No son golpes de pecho. Al menos en el sentido caricaturizado de un cierto estereotipo de creyente, en el que se reconocen gestos exteriores sin un correspondiente estado interior. La burla, en este caso, suele señalar una postura hipócrita, que combina la apariencia de piedad con un escondido sentido de superioridad, y a veces incluso con arrogancia y aún violencia hacia los demás. Paradójicamente, la misma actitud denunciada por Jesús respecto a los fariseos del Evangelio. “Hagan y cumplan todo lo que ellos les digan; pero no hagan lo que hacen, porque ellos dicen, pero no hacen” (Mt 23,3).
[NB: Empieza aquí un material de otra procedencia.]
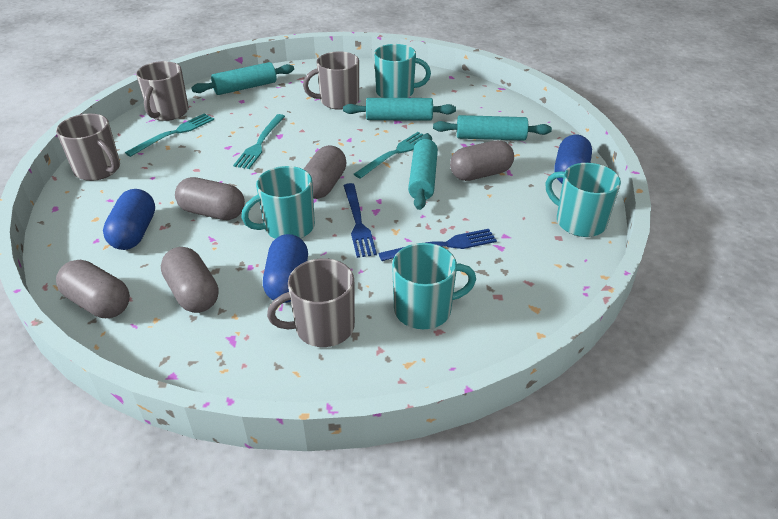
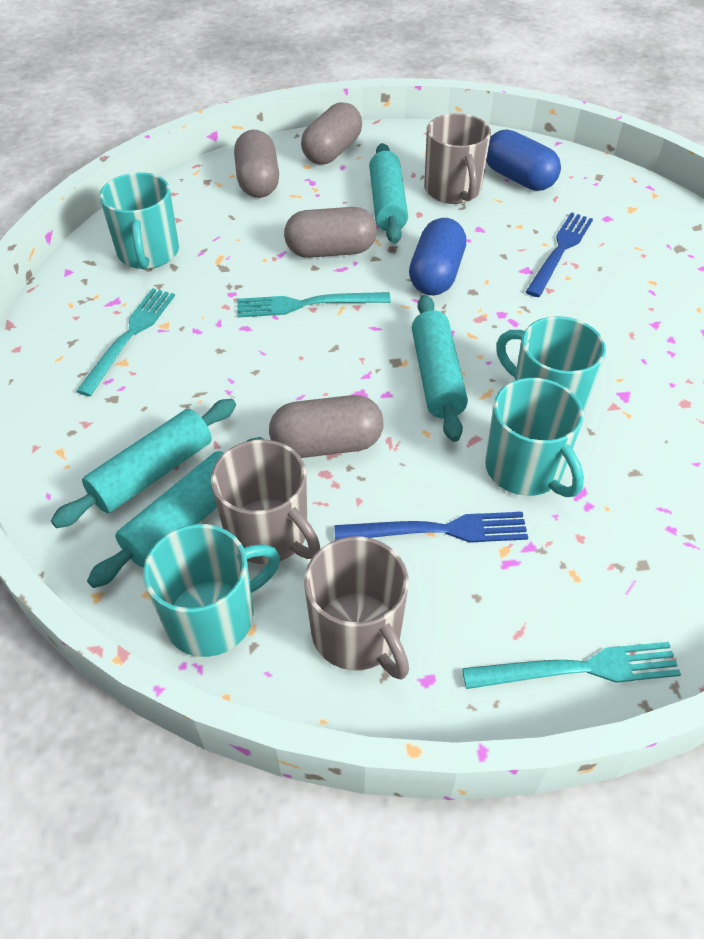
blue capsule: 3 -> 2
grey capsule: 5 -> 4
grey mug: 4 -> 3

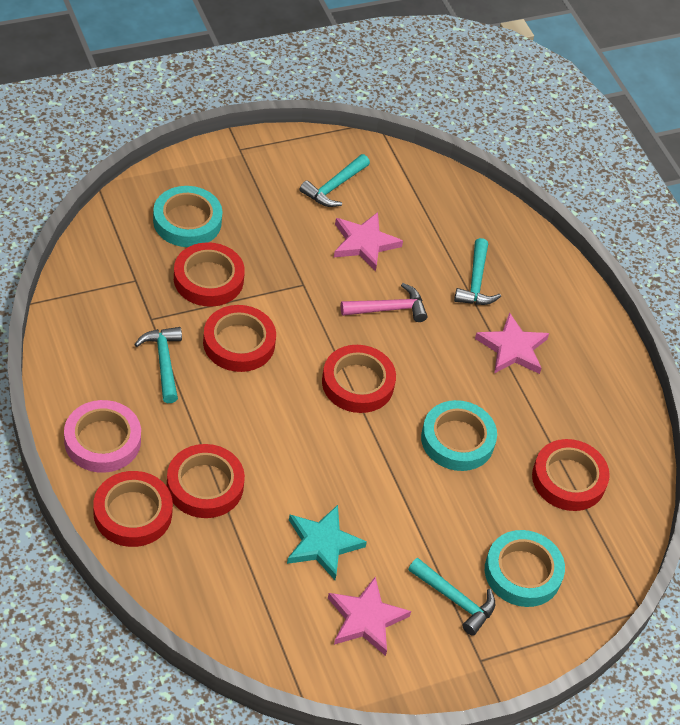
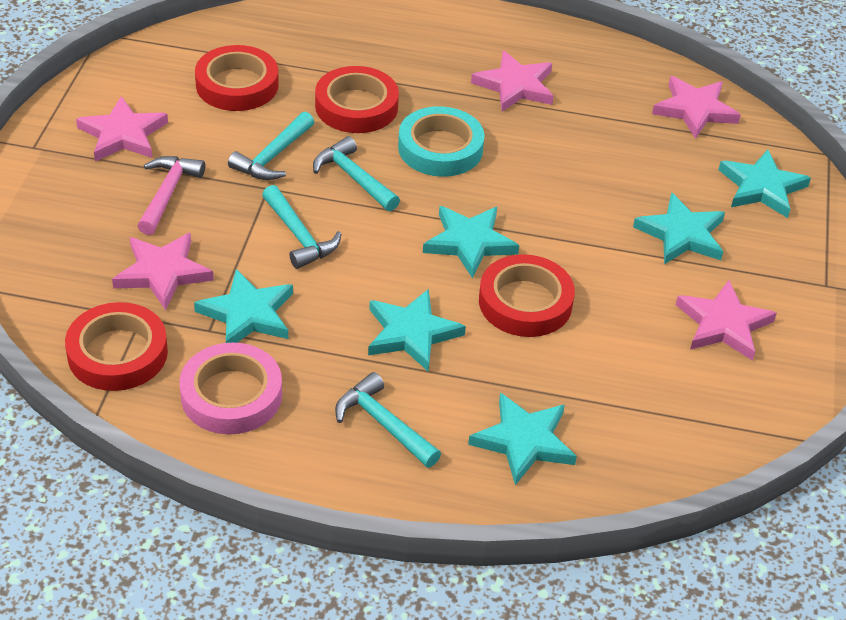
pink star: 3 -> 5
red tape: 6 -> 4
turquoise star: 1 -> 6
turquoise tape: 3 -> 1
El arrepentimiento sincero resuena en razón de una sincera revisión de la propia vida, medida desde una conciencia que sabe ser honesta, que reconoce la verdad de las acciones, las intenciones y los significados, que entiende los contextos y descubre las consecuencias. En el deber de justicia que se tiene ante Dios y ante el prójimo, es la deuda objetiva tras confesar que no somos el centro del mundo, y que en la red de relaciones que configura nuestro entorno no podemos dejar de impactar desde nuestra libertad. Se trata de ser responsable, de dar la cara, pero también de interiorizar la propia culpa, de sentirse mal por ella.

Hay muchas disposiciones personales diversas del recto arrepentimiento. Por ejemplo, el escrúpulo, que supone una lectura desproporcionada de las propias faltas. Con él, también un sentido escaso de autoestima, o una exageración alarmista y con frecuencia histriónica de lo que personalmente se vive. Pero también se da lo opuesto, el cinismo, que es incapaz de reconocer la maldad, y que se instala en la autoafirmación y se impone con violencia desde el poder, o que desiste con dejadez de asumir las propias responsabilidades. Pero existen aún otros mecanismos, no menos perversos. En algunos casos, la victimización que se convierte en reclamo permanente a los demás de presuntos derechos; en otros, la justificación sistemática de los propios errores, descargando en los demás las culpas.

El arrepentimiento sano es sincero y ecuánime. Incluye un malestar proporcionado y una disposición comprometida a asumir la propia responsabilidad. Sabe pedir perdón, y busca poner los medios para evitar nuevas caídas. Resarce con generosidad los daños. Es optimista, porque confía en aprender de los errores, y se lanza hacia delante con esperanza y creatividad. Procura recrear, hasta donde es posible, los lazos rotos, y comienza siempre de nuevo. Busca que lo ocurrido se vuelva experiencia, sin degenerar en costumbre.

Ningún texto bíblico retrata mejor los sentimientos del arrepentimiento que el salmo 51. “Misericordia, Dios mío, por tu bondad, por tu inmensa compasión borra mi culpa; lava del todo mi delito, limpia mi pecado. Pues yo reconozco mi culpa, tengo siempre presente mi pecado. Contra ti, contra ti solo pequé, cometí la maldad en tu presencia… Te gusta un corazón sincero, y en mi interior me inculcas sabiduría… Lávame: quedaré más blanco que la nieve. Hazme oír el gozo y la alegría, que se alegren los huesos quebrantados. Aparta de mi pecado tu vista, borra en mí toda culpa. Devuélveme la alegría de tu salvación, afiánzame con espíritu generoso… El sacrificio agradable a Dios es un espíritu quebrantado; un corazón quebrantado y humillado, tú, oh Dios, no lo desprecias”.

Estas palabras no son fórmulas impersonales que se pueden repetir sin involucrar el corazón. Detrás de ellas se expresa un movimiento interior, una disposición al cambio, un arrepentimiento real que quiere transformarse en una nueva manera de vivir. El sentido de la conversión creyente está ahí volcado en oración, en súplica, en horizonte renovado. Su fuerza radica en la capacidad que tiene de revelar al hombre. Y de revelar también, con ello, al Dios condescendiente que quiere ayudar al hombre a levantarse. El Dios que no se arrepiente del hombre, y que se entrega para que el hombre pueda arrepentirse y volver a comenzar.